I have just registered and have a question about Step 1. I've been sober for 12 years, though I have only once work on the Steps when I was in rehab 13 and a half years ago. I have achieved a huge amount since stopping drinking and in many respects have gained a life beyond my wildest dreams. I have got married in recovery, now have 3 children, started up my own business 5 and a half years ago, all things I would have thought impossible and never likely to happen to me.
I did stop coming to meetings for about 2 years or so, partly due to babies and fidgety times with them but largely due to bloody mindedness and "I'll do it my way" thinking. I didn't pick up thank God but went pretty bonkers. I came back to meetings about 14 months ago when my head became such a place of insanity that I really felt I was on the edge. I didn't quite know what might happen but it felt absolutely terrifying.
Anyway, here I am back in meetings, doing service, have a sponsor, my second in 14 months. My first moved a long way away and it was not longer viable. Unmanageability is a HUGE problem for me. I am only now beginning to understand what it encompasses, but the physical aspect has been a life-long struggle: always late, always missing deadlines, procrastination, blaming, excuses, going to bed far too late when my children wake me early in the morning, never can find anything, never get my invoices out on time so that there is always a constant scramble and struggle to pay bills. Very bad at responding to phone calls, emails; good at saying I'll do something, hopeless at following through, unreliable etc etc. I used to think it was just the way I was, and almost thought there was a charm in it! For the last few years it is driving me to despair. I hate living like this; it's affecting my relationship with my husband, it has a negative effect on my children, they are always late for school and being collected,. You get the picture ....

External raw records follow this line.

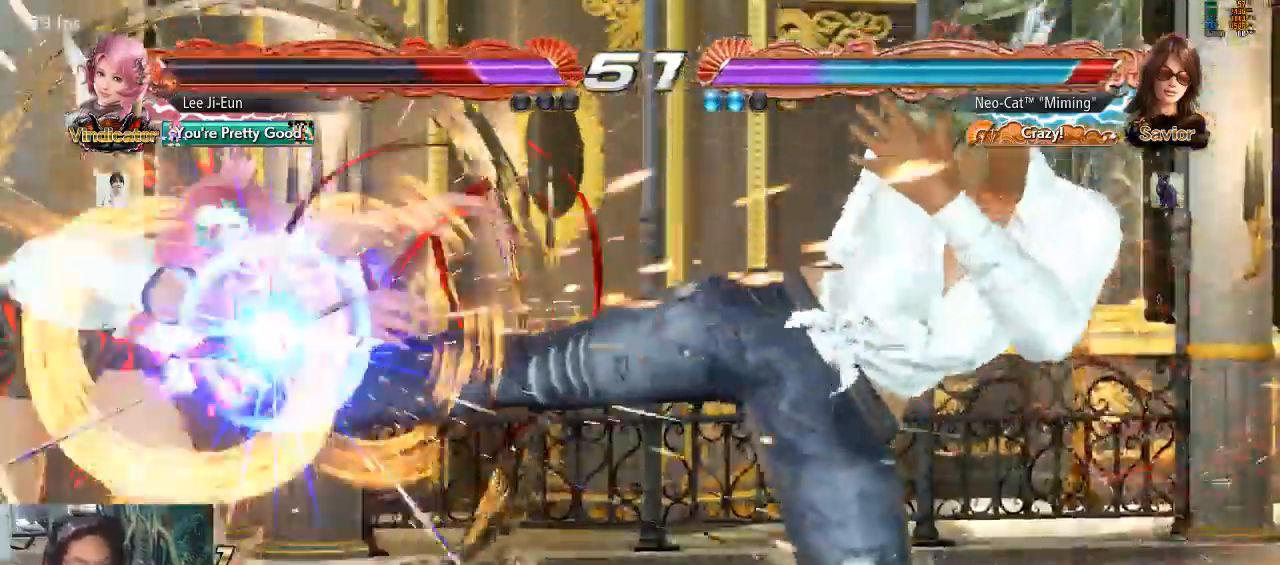
{"dt_ms": 500, "buttons": [], "left_stick": "center"}
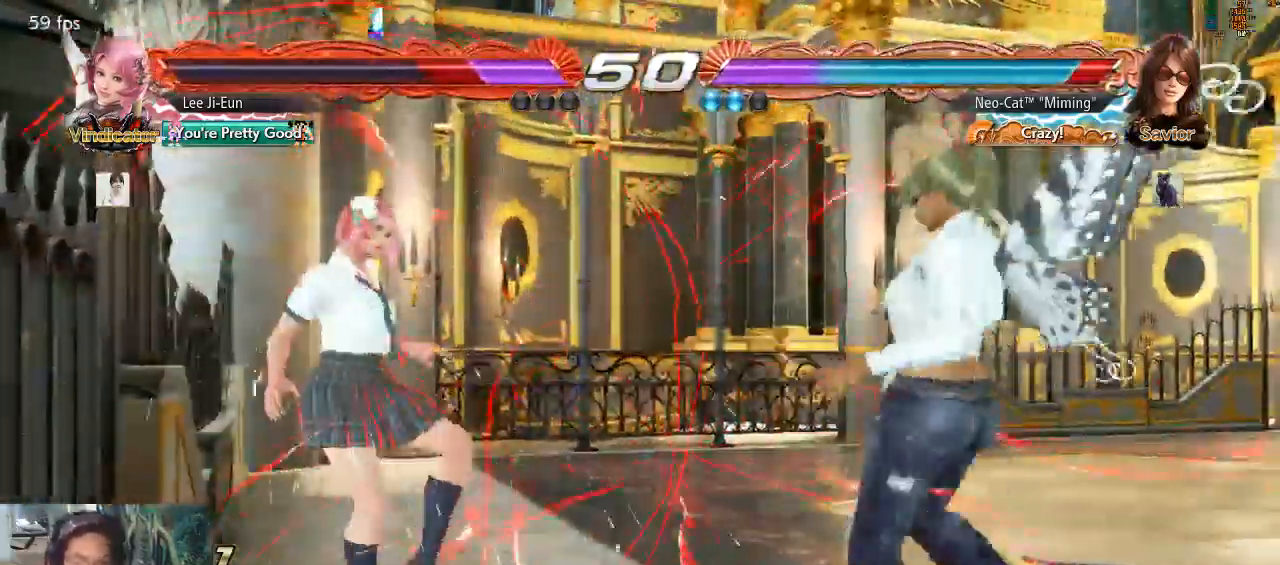
{"dt_ms": 500, "buttons": [], "left_stick": "center"}
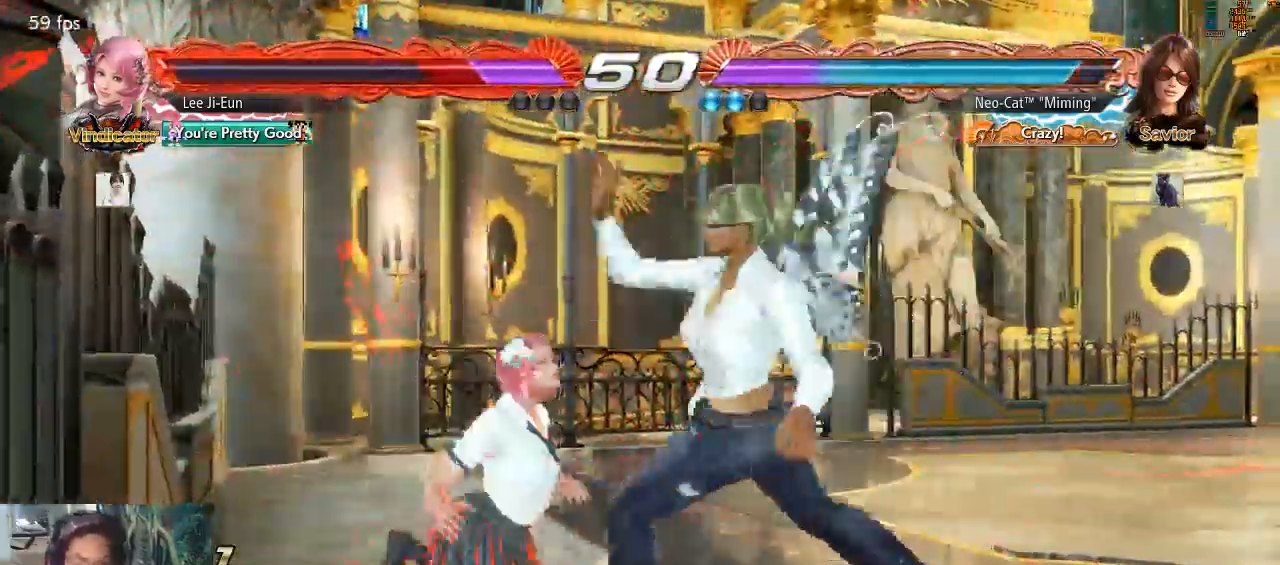
{"dt_ms": 500, "buttons": [], "left_stick": "center"}
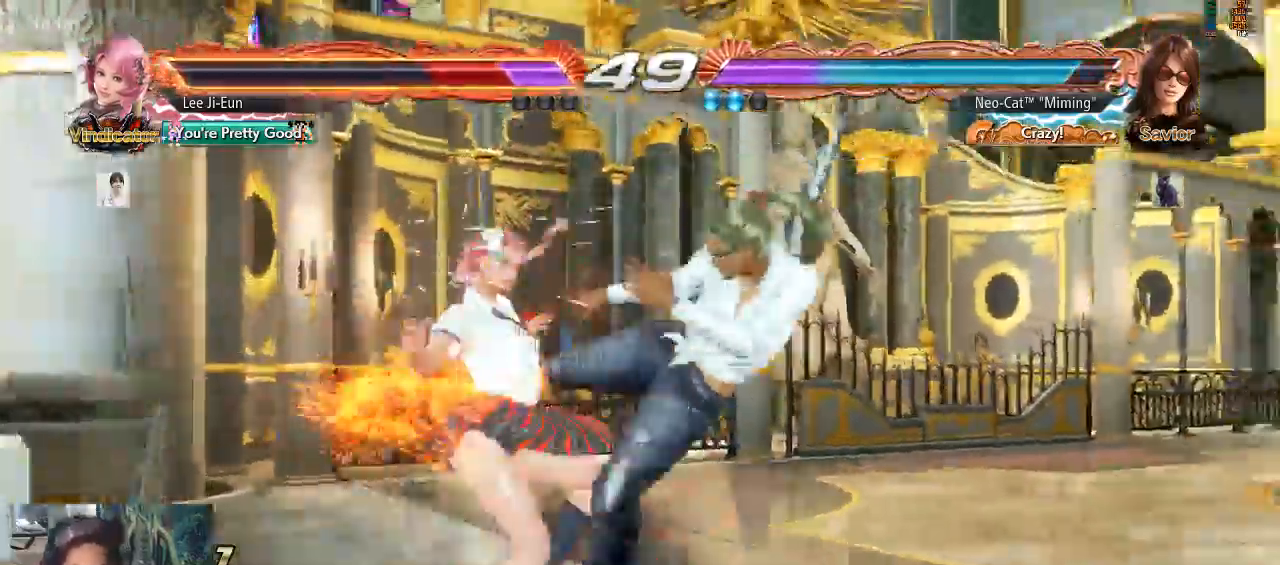
{"dt_ms": 500, "buttons": ["CIRCLE"], "left_stick": "center"}
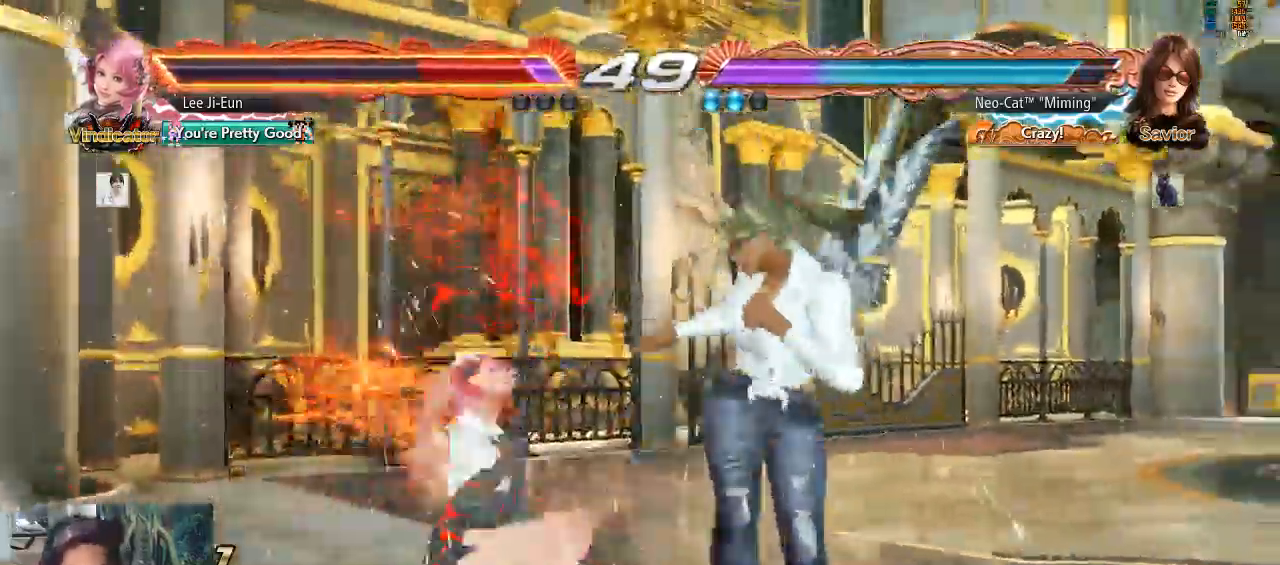
{"dt_ms": 500, "buttons": ["CIRCLE"], "left_stick": "center", "events": [[67, "CIRCLE", "up"], [133, "CIRCLE", "down"], [200, "CIRCLE", "up"], [500, "CIRCLE", "down"]]}
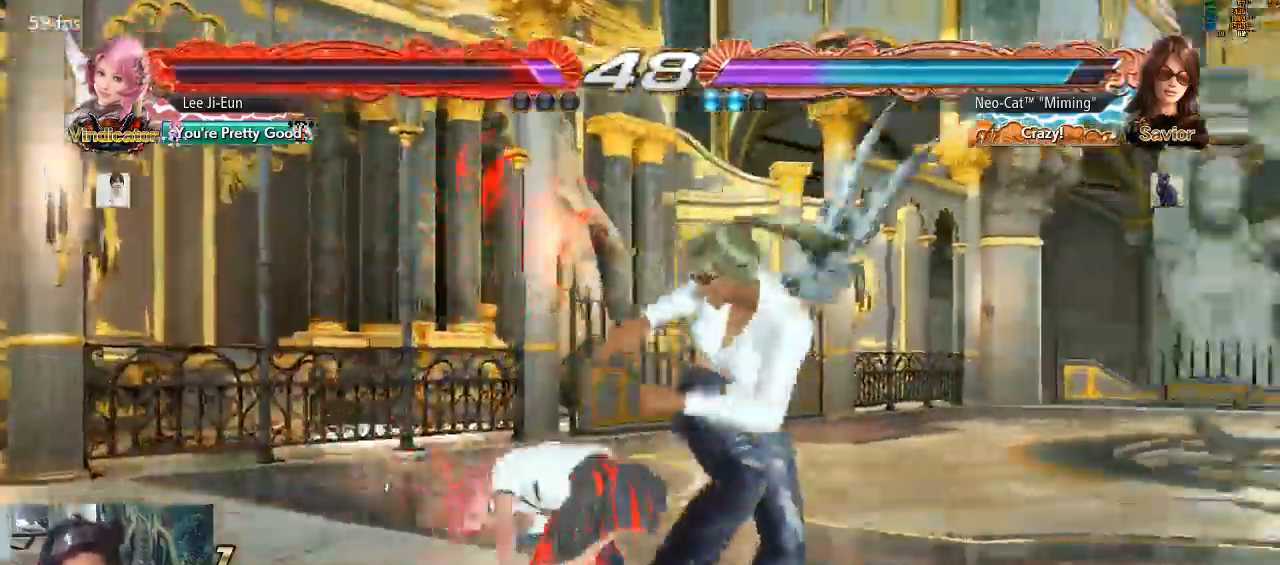
{"dt_ms": 1000, "buttons": [], "left_stick": "right"}
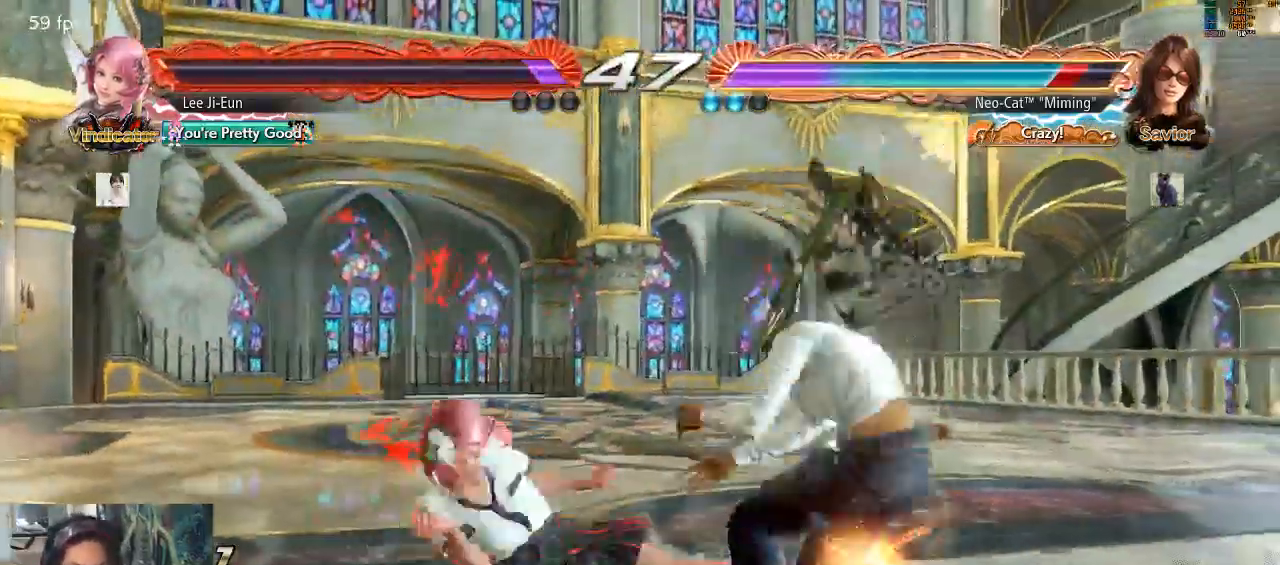
{"dt_ms": 500, "buttons": [], "left_stick": "center", "events": [[400, "left_stick", "center"], [433, "SQUARE", "down"], [500, "SQUARE", "up"]]}
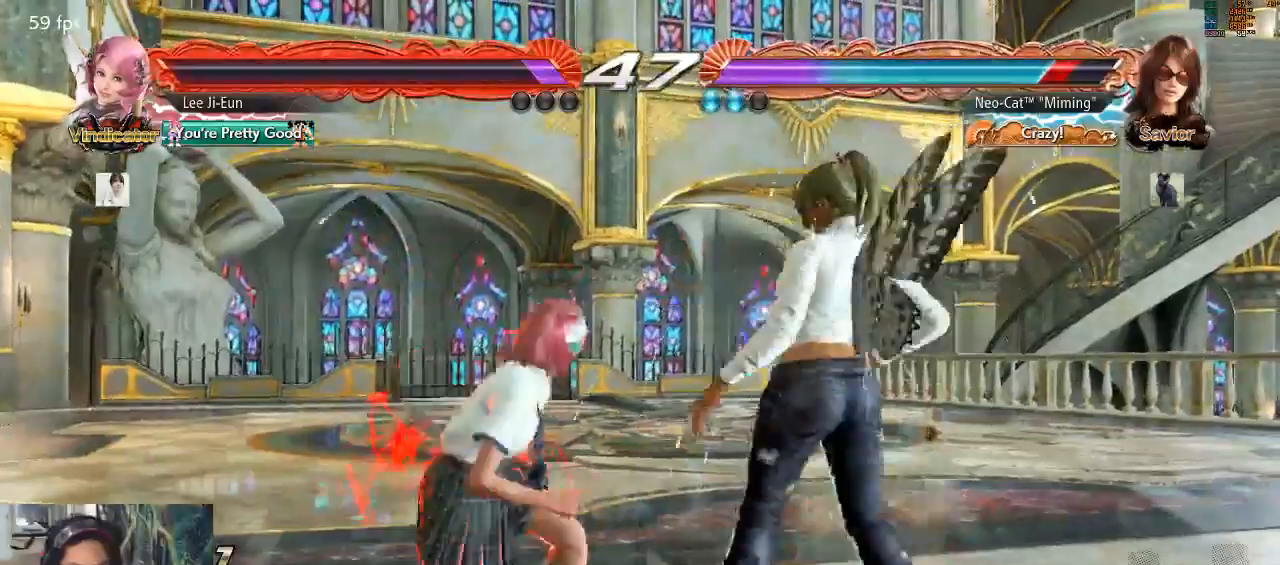
{"dt_ms": 500, "buttons": [], "left_stick": "center"}
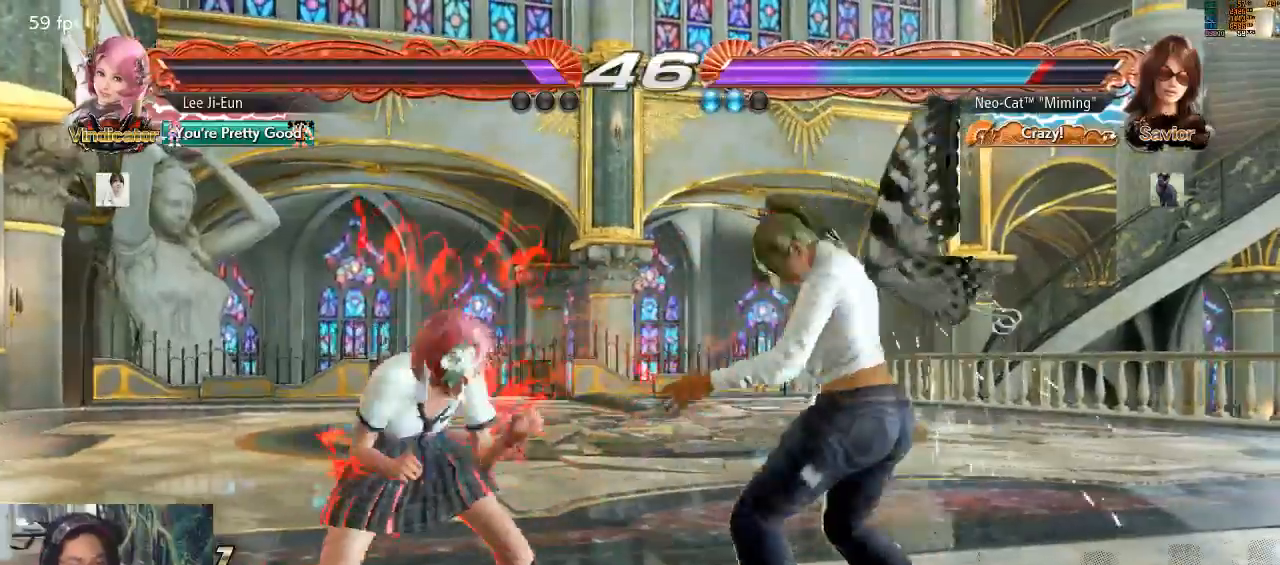
{"dt_ms": 500, "buttons": ["SQUARE"], "left_stick": "down-left", "events": [[100, "left_stick", "right"], [467, "left_stick", "down-left"], [500, "SQUARE", "down"]]}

I feel i do understand what unmanageability means and what it feels like. But I am struggling to get any kind of handle on dealing with it. I am on Step 1 and my sponsor tells me that I must get on top of the unmanageability before we talk about moving onto Step 2. From what I've read, I have understood that I will only start to get on top of it as I work through the steps, that is part of what the process can offer. Unmanageability is not something that I will overcome quickly or even slowly, and then I go on to Step 2. I am feeling quite confused and frustrated about this. I really can see for the first time how much I need to work my way through the steps and I don't know if I am misinterpreting things or whether my sponsor and I are seeing things differently. She has many years of sobriety but it's a new relationship and I don't find her particularly warm, in fact I'm quite intimidated by her so find the thought of discussing this with her a bit alarming, though I know I do need to do this. Sorry that this is long but I'm interested to have other people's views if possible.